See the full reference at HTTP Status Codes.

Error Response Format

Consistent error bodies make client error handling predictable. A widely adopted format:

{
  "error": {
    "code": "VALIDATION_ERROR",
    "message": "Request validation failed",
    "details": [
      {
        "field": "email",
        "message": "must be a valid email address"
      },
      {
        "field": "age",
        "message": "must be a positive integer"
      }
    ]
  }
}

Always include a machine-readable code (for programmatic handling) and a human-readable message (for debugging). The details array helps clients surface field-level validation errors to users.

Versioning

Version your API from day one. Breaking changes are inevitable. The three main approaches:

# URL versioning (most common, most explicit)
GET /v1/users
GET /v2/users

# Header versioning
GET /users
Accept: application/vnd.myapi+json;version=2

# Query parameter (least recommended)

--------------------------------------------------

USING THE INFORMATION:
- a) Can you copy the passage of the API excerpt that opens with the words containing "# URL versioning" and closes with "parameter (least recommended)"?
- b) What are the three API versioning approaches named in the API excerpt?
- c) Pick up the API excerpt right after its last line and keep writing.
You won't need the items to work with the API excerpt.

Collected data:
--------------------------------------------------

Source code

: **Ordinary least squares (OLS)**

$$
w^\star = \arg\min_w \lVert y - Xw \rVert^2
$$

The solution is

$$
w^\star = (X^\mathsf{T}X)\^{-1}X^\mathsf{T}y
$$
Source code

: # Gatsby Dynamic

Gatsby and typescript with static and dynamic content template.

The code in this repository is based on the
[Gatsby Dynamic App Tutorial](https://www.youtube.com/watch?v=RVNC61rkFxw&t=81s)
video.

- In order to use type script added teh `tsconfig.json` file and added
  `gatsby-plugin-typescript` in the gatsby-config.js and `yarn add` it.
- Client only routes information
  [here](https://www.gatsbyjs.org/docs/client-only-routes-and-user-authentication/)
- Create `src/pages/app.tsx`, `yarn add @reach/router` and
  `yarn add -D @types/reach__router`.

--------------------------------------------------

EXERCISE ANSWERS:
- a)
# URL versioning (most common, most explicit)
GET /v1/users
GET /v2/users

# Header versioning
GET /users
Accept: application/vnd.myapi+json;version=2

# Query parameter (least recommended)

- b)
URL versioning
Header versioning
Query parameter

- c)
GET /users?version=2

URL versioning is the most widely used because it's visible in logs, bookmarkable, and easy to test in a browser. Maintain old versions for at least 6–12 months after announcing deprecation.

Pagination

Never return unbounded lists. Two common pagination patterns:

Offset pagination:

GET /users?page=2&per_page=25

{
  "data": [...],
  "pagination": {
    "page": 2,
    "per_page": 25,
    "total": 143,
    "total_pages": 6
  }
}

Cursor pagination (better for large datasets and real-time data):

GET /users?after=cursor_abc123&limit=25

{
  "data": [...],
  "pagination": {
    "next_cursor": "cursor_def456",
    "has_more": true
  }
}

Cursor pagination is more stable — offset pagination breaks when records are inserted or deleted between pages.

Filtering, Sorting, and Field Selection

# Filtering
GET /users?status=active&role=admin

# Sorting
GET /users?sort=created_at&order=desc

# Field selection (reduces payload size)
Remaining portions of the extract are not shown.